Recent months have unearthed a wealth of computing and coding talent amongst Irish school kids with their hearts set on disrupting the technology world. The latest is a computing prodigy who at the age of six did his first Linux install.
Dublin schoolkid Shane Curran, age 11, admits his obsession with computers began when was six, when he did his first Linux install. When he was 7 he learned how to programme in Visual Basic and built a simple web browser that he made available on the web for download.
Since then, he has learned how to programme in multiple languages, such as PHP, C, C++, Java, Python, Ruby, Perl and Bash.
Curran, known on Twitter for his handle @TechieShane, is the latest in a crop of skilled youngsters who go to show that in spite of the enduring lack of a co-ordinated State strategy to equip young people with core IT skills, nothing will get in their way.
These include 19-year-old James Whelton, who became world famous for hacking the iPod nano, and before he even completed his Leaving Cert this year had his own software company, Disruptive Developments, up and running.
Last week, we reported on 12-year-old Harry Moran, who is officially the world’s youngest Mac app developer and who last week topped the Mac app charts with his game PizzaBot, which scattered Angry Birds and outflanked Call of Duty.
Curran has just developed a 21st-century version of the phone book called Peoplez.info that stores people’s names and email addresses in a MySQL database and then allows users to browse people who have registered, obtain their email and contact them. He has entered it into this year’s Junior Spiders Awards.
‘I’d like to be the owner of a large company’
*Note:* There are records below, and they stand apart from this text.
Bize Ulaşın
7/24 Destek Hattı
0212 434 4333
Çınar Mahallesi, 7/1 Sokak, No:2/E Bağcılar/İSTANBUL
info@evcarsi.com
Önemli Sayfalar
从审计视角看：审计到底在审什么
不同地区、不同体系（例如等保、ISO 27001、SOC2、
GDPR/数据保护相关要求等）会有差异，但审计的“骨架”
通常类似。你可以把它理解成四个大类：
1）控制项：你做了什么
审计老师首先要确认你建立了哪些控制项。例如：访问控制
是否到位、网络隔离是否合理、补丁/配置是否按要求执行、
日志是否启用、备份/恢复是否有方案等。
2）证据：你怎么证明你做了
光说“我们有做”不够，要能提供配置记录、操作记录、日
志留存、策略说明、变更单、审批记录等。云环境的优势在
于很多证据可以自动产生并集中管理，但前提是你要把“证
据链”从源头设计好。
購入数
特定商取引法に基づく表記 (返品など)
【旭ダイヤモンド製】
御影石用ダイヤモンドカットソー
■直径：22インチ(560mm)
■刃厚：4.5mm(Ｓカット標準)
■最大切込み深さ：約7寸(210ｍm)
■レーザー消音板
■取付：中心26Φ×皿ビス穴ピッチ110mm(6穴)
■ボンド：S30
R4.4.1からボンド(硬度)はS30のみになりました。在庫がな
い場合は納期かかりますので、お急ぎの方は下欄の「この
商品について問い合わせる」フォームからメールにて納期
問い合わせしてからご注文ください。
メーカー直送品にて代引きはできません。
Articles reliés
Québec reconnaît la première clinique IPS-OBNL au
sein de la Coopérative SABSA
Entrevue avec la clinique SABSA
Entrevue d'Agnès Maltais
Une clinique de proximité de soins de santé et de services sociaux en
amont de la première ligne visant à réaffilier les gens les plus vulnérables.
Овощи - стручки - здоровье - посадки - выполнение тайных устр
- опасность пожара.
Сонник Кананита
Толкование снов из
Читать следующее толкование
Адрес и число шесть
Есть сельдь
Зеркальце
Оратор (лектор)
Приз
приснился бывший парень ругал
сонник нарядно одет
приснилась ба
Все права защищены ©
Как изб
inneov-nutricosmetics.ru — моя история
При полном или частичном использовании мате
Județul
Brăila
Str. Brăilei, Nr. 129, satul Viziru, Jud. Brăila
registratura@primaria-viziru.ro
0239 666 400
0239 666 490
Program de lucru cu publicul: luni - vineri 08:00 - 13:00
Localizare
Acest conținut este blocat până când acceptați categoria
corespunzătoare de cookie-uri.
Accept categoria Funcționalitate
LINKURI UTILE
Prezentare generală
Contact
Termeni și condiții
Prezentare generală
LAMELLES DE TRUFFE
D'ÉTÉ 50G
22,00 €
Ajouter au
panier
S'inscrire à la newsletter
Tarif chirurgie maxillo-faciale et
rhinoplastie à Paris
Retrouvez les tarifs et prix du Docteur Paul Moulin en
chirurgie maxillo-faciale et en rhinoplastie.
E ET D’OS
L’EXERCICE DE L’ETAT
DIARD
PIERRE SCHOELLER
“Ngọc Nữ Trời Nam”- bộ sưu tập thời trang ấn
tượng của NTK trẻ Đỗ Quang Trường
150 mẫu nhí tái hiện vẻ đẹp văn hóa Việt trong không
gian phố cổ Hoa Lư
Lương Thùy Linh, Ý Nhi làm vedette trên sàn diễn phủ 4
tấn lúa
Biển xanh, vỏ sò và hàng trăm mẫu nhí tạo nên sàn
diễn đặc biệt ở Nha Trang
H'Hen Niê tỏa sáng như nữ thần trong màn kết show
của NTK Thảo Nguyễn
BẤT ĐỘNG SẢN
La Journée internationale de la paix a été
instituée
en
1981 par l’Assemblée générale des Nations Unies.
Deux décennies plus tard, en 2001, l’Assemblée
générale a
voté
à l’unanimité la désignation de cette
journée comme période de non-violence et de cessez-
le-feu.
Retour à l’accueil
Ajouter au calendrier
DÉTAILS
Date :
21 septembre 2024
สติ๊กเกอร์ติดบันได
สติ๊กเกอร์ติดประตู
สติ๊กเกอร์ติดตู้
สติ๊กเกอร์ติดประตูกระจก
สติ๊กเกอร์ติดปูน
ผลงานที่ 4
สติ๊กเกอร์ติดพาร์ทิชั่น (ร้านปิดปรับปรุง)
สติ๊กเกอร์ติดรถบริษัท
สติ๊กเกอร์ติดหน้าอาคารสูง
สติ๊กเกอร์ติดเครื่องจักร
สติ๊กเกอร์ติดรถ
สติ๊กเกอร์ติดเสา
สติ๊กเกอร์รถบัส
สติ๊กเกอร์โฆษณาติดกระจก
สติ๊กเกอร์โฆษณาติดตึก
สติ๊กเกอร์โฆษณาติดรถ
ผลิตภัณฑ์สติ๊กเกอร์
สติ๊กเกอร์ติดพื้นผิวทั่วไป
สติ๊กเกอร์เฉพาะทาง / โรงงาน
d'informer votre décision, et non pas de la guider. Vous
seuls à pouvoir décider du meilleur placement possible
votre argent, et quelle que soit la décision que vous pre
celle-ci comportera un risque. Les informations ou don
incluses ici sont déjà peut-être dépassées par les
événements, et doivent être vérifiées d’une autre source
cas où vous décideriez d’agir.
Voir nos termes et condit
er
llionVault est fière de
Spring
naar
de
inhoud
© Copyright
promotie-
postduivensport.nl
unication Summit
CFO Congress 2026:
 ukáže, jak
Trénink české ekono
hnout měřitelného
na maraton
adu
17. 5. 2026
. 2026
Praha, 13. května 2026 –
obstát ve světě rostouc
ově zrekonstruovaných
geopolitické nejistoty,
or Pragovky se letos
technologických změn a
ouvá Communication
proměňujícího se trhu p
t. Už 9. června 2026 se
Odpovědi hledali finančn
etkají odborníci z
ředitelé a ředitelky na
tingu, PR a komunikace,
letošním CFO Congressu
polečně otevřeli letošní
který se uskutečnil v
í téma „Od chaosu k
I asked Curran how he got into computers at such an early age. “I just sat at a computer and I was interested to see how it worked and I looked inside. Something just sparked with me and I decided to get into lots of things, like Flash games.”
Curran, the eldest among his siblings, admits he has set a standard. “I am pretty good at picking up software languages. I learn it all online. The internet is very good for teaching you programmes and I taught myself a lot from the internet. Coder Dojo started during the year but largely to this point I have taught myself. At school, the teachers usually ask me if they have problems with the computers.”
I put it to Curran that many Irish parents that don’t understand computers usually tell their kids to get outside and pick up a sport. “I think that will change. I do a lot of sports, as well, and as long as I get a fair amount of sports done I can do what I want on my computer.”
Curran believes schools themselves are beginning to turn the corner on supporting young people who want to learn computer skills. “I do think schools show a lot of support. The one thing Coder Dojo could do is help to get schools teaching coding to the kids. That definitely needs to improve.”
I ask Curran what areas of technology currently excite him and will encourage him to create more products. “Android is a platform that I think is going to grow and grow. Open source allows developers to publish any app.”
It feels a bit silly asking a young person that has achieved more with computers than most adults I know what they want to be when they grow up, but Curran isn’t short on ambition. “I’d like to be the owner of a large company. Google’s Larry Page and Sergey Brin are my inspiration. If I could get half as far as them I’d be happy.”